Re: Hot Standby conflict resolution handling

From: Andres Freund <andres(at)2ndquadrant(dot)com>
To: Tom Lane <tgl(at)sss(dot)pgh(dot)pa(dot)us>
Cc: Pavan Deolasee <pavan(dot)deolasee(at)gmail(dot)com>, Abhijit Menon-Sen <ams(at)2ndquadrant(dot)com>, Stephen Frost <sfrost(at)snowman(dot)net>, pgsql-hackers(at)postgresql(dot)org
Subject: Re: Hot Standby conflict resolution handling
Date: 2013-01-17 16:03:19
Message-ID: 20130117160319.GA22844@awork2.anarazel.de
Views: Raw Message | Whole Thread | Download mbox | Resend email
Thread:
Lists: pgsql-hackers

On 2013-01-17 10:19:23 -0500, Tom Lane wrote:
> Pavan Deolasee <pavan(dot)deolasee(at)gmail(dot)com> writes:
> > On Thu, Jan 17, 2013 at 12:08 PM, Tom Lane <tgl(at)sss(dot)pgh(dot)pa(dot)us> wrote:
> >> ISTM that if we dare not interrupt for fear of confusing OpenSSL, we
> >> cannot safely attempt to send an error message to the client either;
> >> but ereport(FATAL) will try exactly that.
>
> > I thought since FATAL will force the backend to exit, we don't care much
> > about corrupted OpenSSL state. I even thought that's why we raise ERROR to
> > FATAL so that the backend can start in a clean state. But clearly I'm
> > missing a point here because you don't think that way.
>
> If we were to simply exit(1), leaving the kernel to close the client
> socket, it'd be safe enough because control would never have returned to
> OpenSSL. But this code doesn't do that. What we're looking at is that
> we've interrupted OpenSSL at some arbitrary point, and now we're going
> to make fresh calls to it to try to pump the FATAL error message out to
> the client. It seems fairly unlikely that that's safe. I'm not sure
> I credit Andres' worry of arbitrary code execution, but I do fear that
> OpenSSL could get confused to the point of freezing up, or even more
> likely that it would transmit garbage to the client, which rather
> defeats the purpose.

I don't think its likely either, I seem to remember it copying arround
function pointers though, so it seems possible with some bad luck.

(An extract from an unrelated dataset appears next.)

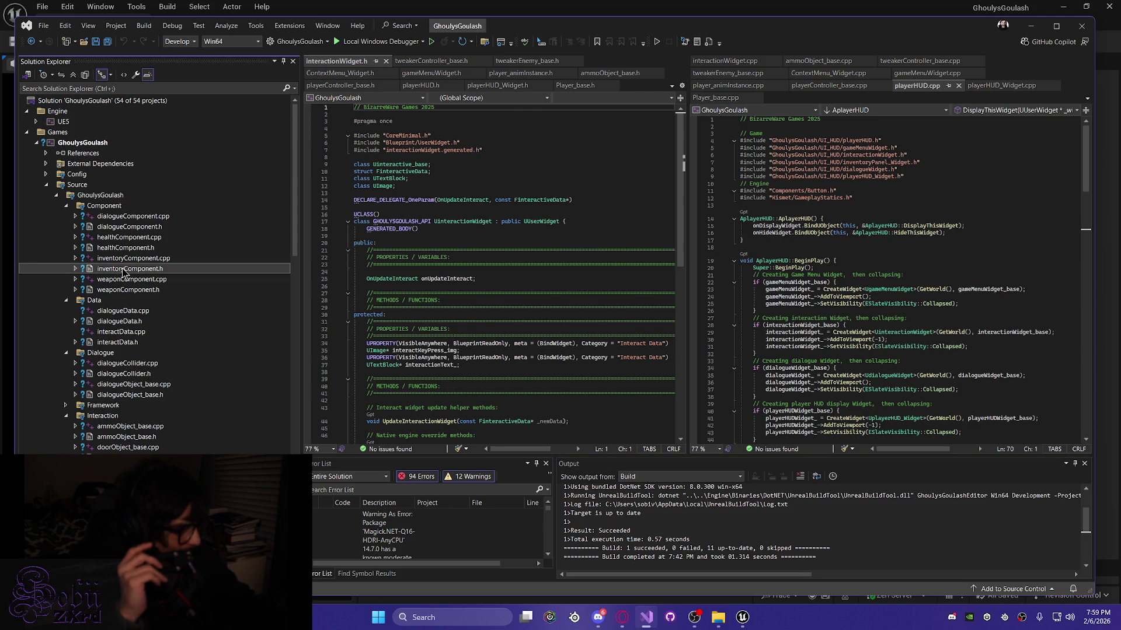
{"action": "double_click", "coordinate": [115, 259]}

> Don't see a nice fix. The COMMERROR approach (ie, don't try to send
> anything to the client, only the log) is not nice at all since the
> client would get the impression that the server crashed. On the other
> hand, anything else requires waiting till we get control back from
> OpenSSL, which might be a long time, and meanwhile we're still holding
> locks that prevent WAL recovery from proceeding.

I think we can make openssl return pretty much immediately if we assume
recv() can reliably interrupted by signals, possibly by setting the
socket to nonblocking in the signal handler.
We just need to tell openssl not to retry immediately and we should be
fine. Given that quite some people use openssl with nonblocking sockets,
that code path should be reasonably safe.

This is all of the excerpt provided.